- DATA TO EXAMINE:
┄┄┄┄┄┄┄┄┄┄┄┄┄┄┄┄┄┄┄┄
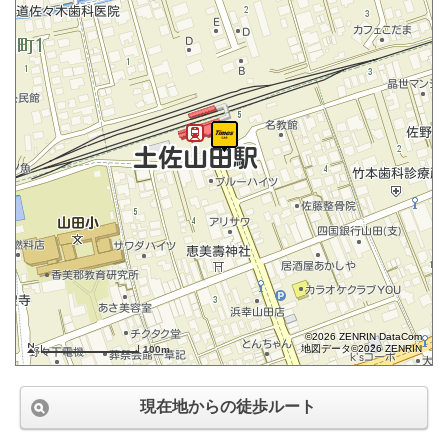
©2026 ZENRIN DataCom
地図データ©2026 ZENRIN
100m
現在地からの徒歩ルート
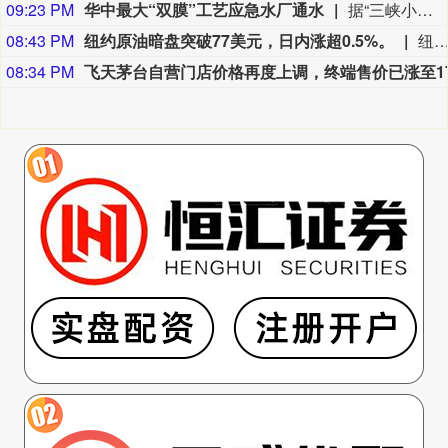
09:23 PM
华中最大“双膜”工艺应急水厂通水
据“三峡小微”公众号消息，8月8日，由三峡集团所属长江环保集团、武汉市水务集团等共同投资建设的华中地区规模最大的“双膜”工艺应急水厂——武汉梁子湖应急水厂并网通水，标志着武汉市江南区域正式构建起“一江一湖”双水源互为备援、灵活调度的供水新格局，为片区660万市民用水安全提供坚实保障。
08:43 PM
纽约原油暗盘突破77美元，日内涨超0.5%。
纽约原油暗盘突破77美元，日内涨超0.
08:34 PM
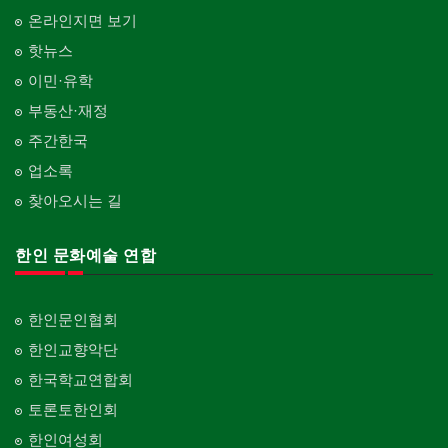
온라인지면 보기
핫뉴스
이민·유학
부동산·재정
주간한국
업소록
찾아오시는 길
한인 문화예술 연합
한인문인협회
한인교향악단
한국학교연합회
토론토한인회
한인여성회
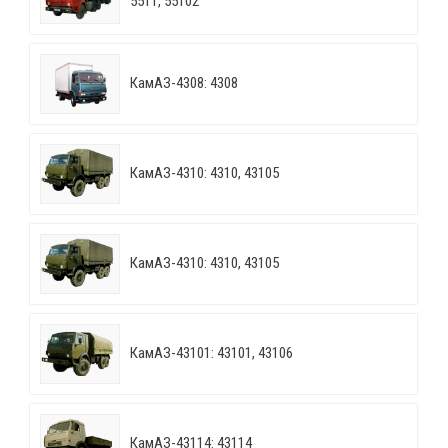
5511, 55102
КамАЗ-4308: 4308
КамАЗ-4310: 4310, 43105
КамАЗ-4310: 4310, 43105
КамАЗ-43101: 43101, 43106
КамАЗ-43114: 43114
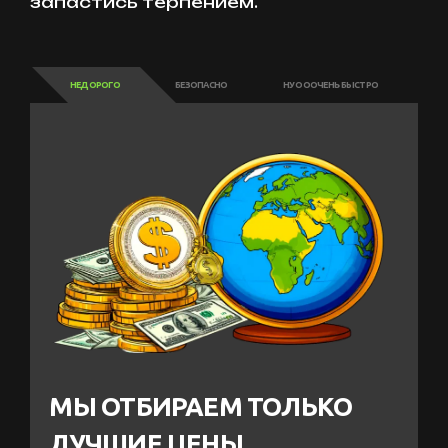
запастись терпением.
НЕДОРОГО
БЕЗОПАСНО
НУ ОООЧЕНЬ БЫСТРО
МЫ ОТБИРАЕМ ТОЛЬКО
ЛУЧШИЕ ЦЕНЫ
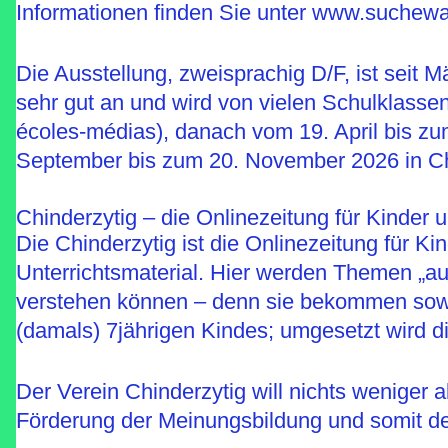
Informationen finden Sie unter www.suchewa
Die Ausstellung, zweisprachig D/F, ist seit
sehr gut an und wird von vielen Schulklassen
écoles-médias), danach vom 19. April bis z
September bis zum 20. November 2026 in C
Chinderzytig – die Onlinezeitung für Kinder 
Die Chinderzytig ist die Onlinezeitung für K
Unterrichtsmaterial. Hier werden Themen „au
verstehen können – denn sie bekommen sowies
(damals) 7jährigen Kindes; umgesetzt wird d
Der Verein Chinderzytig will nichts weniger 
Förderung der Meinungsbildung und somit der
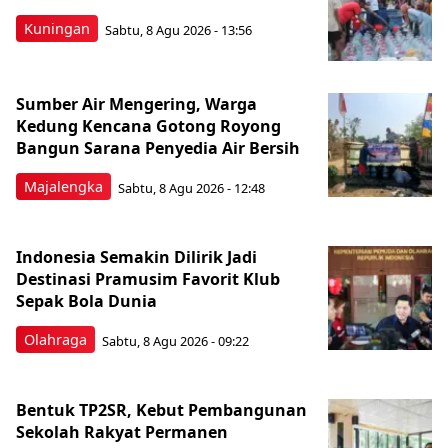
Kuningan
Sabtu, 8 Agu 2026 - 13:56
Sumber Air Mengering, Warga
Kedung Kencana Gotong Royong
Bangun Sarana Penyedia Air Bersih
Majalengka
Sabtu, 8 Agu 2026 - 12:48
Indonesia Semakin Dilirik Jadi
Destinasi Pramusim Favorit Klub
Sepak Bola Dunia
Olahraga
Sabtu, 8 Agu 2026 - 09:22
Bentuk TP2SR, Kebut Pembangunan
Sekolah Rakyat Permanen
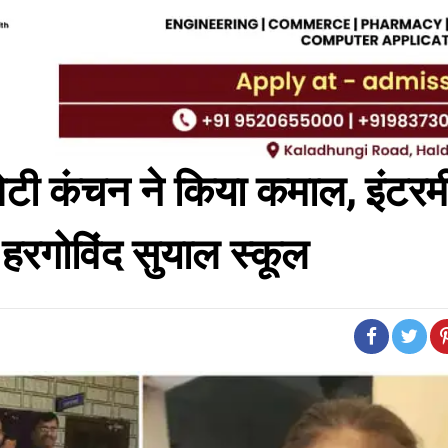
की बेटी कंचन ने किया कमाल, इंटर
का हरगोविंद सुयाल स्कूल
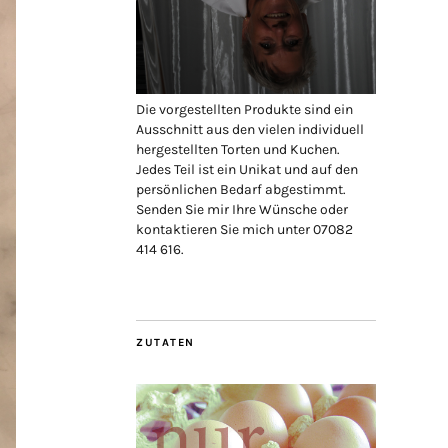
Die vorgestellten Produkte sind ein
Ausschnitt aus den vielen individuell
hergestellten Torten und Kuchen.
Jedes Teil ist ein Unikat und auf den
persönlichen Bedarf abgestimmt.
Senden Sie mir Ihre Wünsche oder
kontaktieren Sie mich unter 07082
414 616.
ZUTATEN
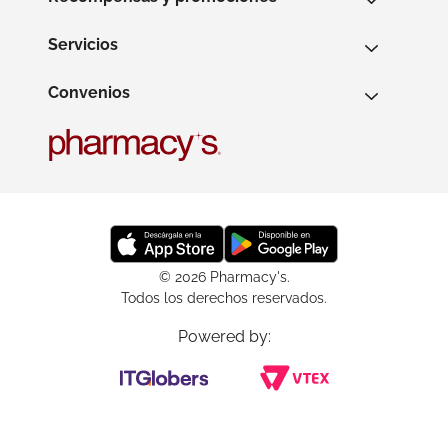
Servicios
Convenios
© 2026 Pharmacy's.
Todos los derechos reservados.
Powered by:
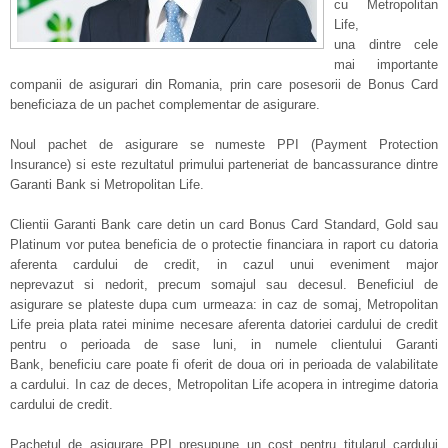
cu Metropolitan
Life,
una dintre cele
mai importante
companii de asigurari din Romania, prin care posesorii de Bonus Card
beneficiaza de un pachet complementar de asigurare.
Noul pachet de asigurare se numeste PPI (Payment Protection
Insurance) si este rezultatul primului parteneriat de bancassurance dintre
Garanti Bank si Metropolitan Life.
Clientii Garanti Bank care detin un card Bonus Card Standard, Gold sau
Platinum vor putea beneficia de o protectie financiara in raport cu datoria
aferenta cardului de credit, in cazul unui eveniment major
neprevazut si nedorit, precum somajul sau decesul. Beneficiul de
asigurare se plateste dupa cum urmeaza: in caz de somaj, Metropolitan
Life preia plata ratei minime necesare aferenta datoriei cardului de credit
pentru o perioada de sase luni, in numele clientului Garanti
Bank, beneficiu care poate fi oferit de doua ori in perioada de valabilitate
a cardului. In caz de deces, Metropolitan Life acopera in intregime datoria
cardului de credit.
Pachetul de asigurare PPI presupune un cost pentru titularul cardului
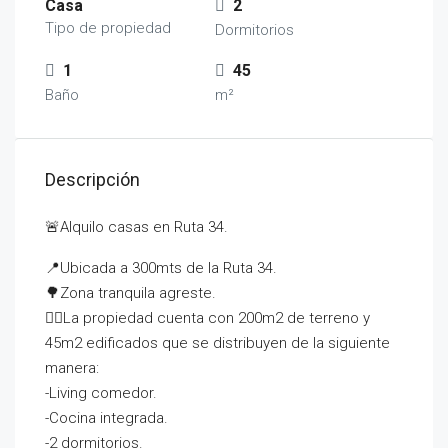
Casa
2
Tipo de propiedad
Dormitorios
1
45
Baño
m²
Descripción
🚨Alquilo casas en Ruta 34.
📍Ubicada a 300mts de la Ruta 34.
🌳Zona tranquila agreste.
👉🏻La propiedad cuenta con 200m2 de terreno y
45m2 edificados que se distribuyen de la siguiente
manera:
-Living comedor.
-Cocina integrada.
-2 dormitorios.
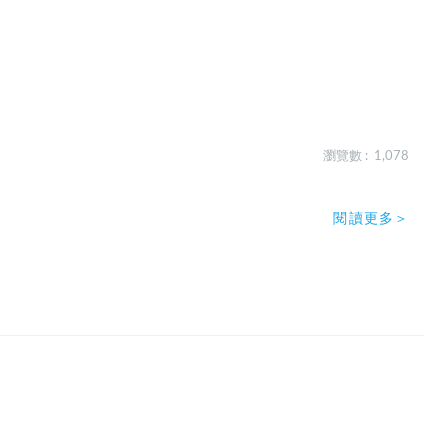
瀏覽數 : 1,078
閱讀更多＞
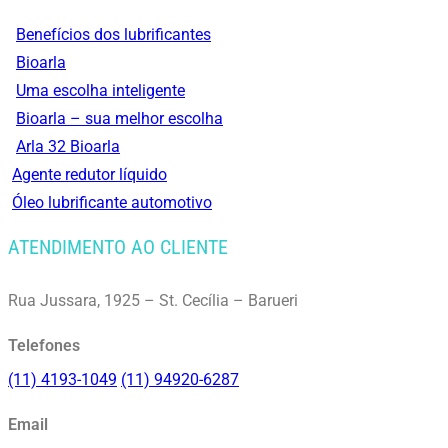
Benefícios dos lubrificantes
Bioarla
Uma escolha inteligente
Bioarla – sua melhor escolha
Arla 32 Bioarla
Agente redutor líquido
Óleo lubrificante automotivo
ATENDIMENTO AO CLIENTE
Rua Jussara, 1925 – St. Cecília – Barueri
Telefones
(11) 4193-1049
(11) 94920-6287
Email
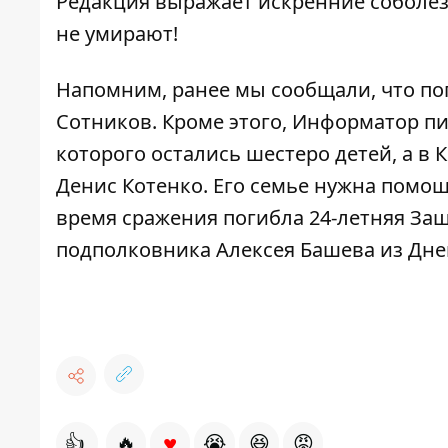
Редакция выражает искренние соболез
не умирают!
Напомним, ранее мы сообщали, что
по
Сотников. Кроме этого, Информатор пи
которого остались шестеро детей, а в
Денис Котенко. Его семье
нужна помо
время сражения
погибла
24-летняя За
подполковника Алексея Башева из Дне
♥
👍
🔥
😭
😆
😡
┄┄┄┄┄┄┄┄┄┄┄┄┄┄┄┄┄┄┄┄
- TASK DIRECTIONS: Leave out every picture, and write out exactly the lines from the one with "Noul pachet de" through the end of the records above, both ends included.

- EXPECTED OUTPUT:
Noul pachet de asigurare se numeste PPI (Payment Protection
Insurance) si este rezultatul primului parteneriat de bancassurance dintre
Garanti Bank si Metropolitan Life.
Clientii Garanti Bank care detin un card Bonus Card Standard, Gold sau
Platinum vor putea beneficia de o protectie financiara in raport cu datoria
aferenta cardului de credit, in cazul unui eveniment major
neprevazut si nedorit, precum somajul sau decesul. Beneficiul de
asigurare se plateste dupa cum urmeaza: in caz de somaj, Metropolitan
Life preia plata ratei minime necesare aferenta datoriei cardului de credit
pentru o perioada de sase luni, in numele clientului Garanti
Bank, beneficiu care poate fi oferit de doua ori in perioada de valabilitate
a cardului. In caz de deces, Metropolitan Life acopera in intregime datoria
cardului de credit.
Pachetul de asigurare PPI presupune un cost pentru titularul cardului
Casa
2
Tipo de propiedad
Dormitorios
1
45
Baño
m²
Descripción
🚨Alquilo casas en Ruta 34.
📍Ubicada a 300mts de la Ruta 34.
🌳Zona tranquila agreste.
👉🏻La propiedad cuenta con 200m2 de terreno y
45m2 edificados que se distribuyen de la siguiente
manera:
-Living comedor.
-Cocina integrada.
-2 dormitorios.
瀏覽數 : 1,078
閱讀更多＞
Benefícios dos lubrificantes
Bioarla
Uma escolha inteligente
Bioarla – sua melhor escolha
Arla 32 Bioarla
Agente redutor líquido
Óleo lubrificante automotivo
ATENDIMENTO AO CLIENTE
Rua Jussara, 1925 – St. Cecília – Barueri
Telefones
(11) 4193-1049
(11) 94920-6287
Email
Редакция выражает искренние соболез
не умирают!
Напомним, ранее мы сообщали, что
по
Сотников. Кроме этого, Информатор пи
которого остались шестеро детей, а в
Денис Котенко. Его семье
нужна помо
время сражения
погибла
24-летняя За
подполковника Алексея Башева из Дне
♥
👍
🔥
😭
😆
😡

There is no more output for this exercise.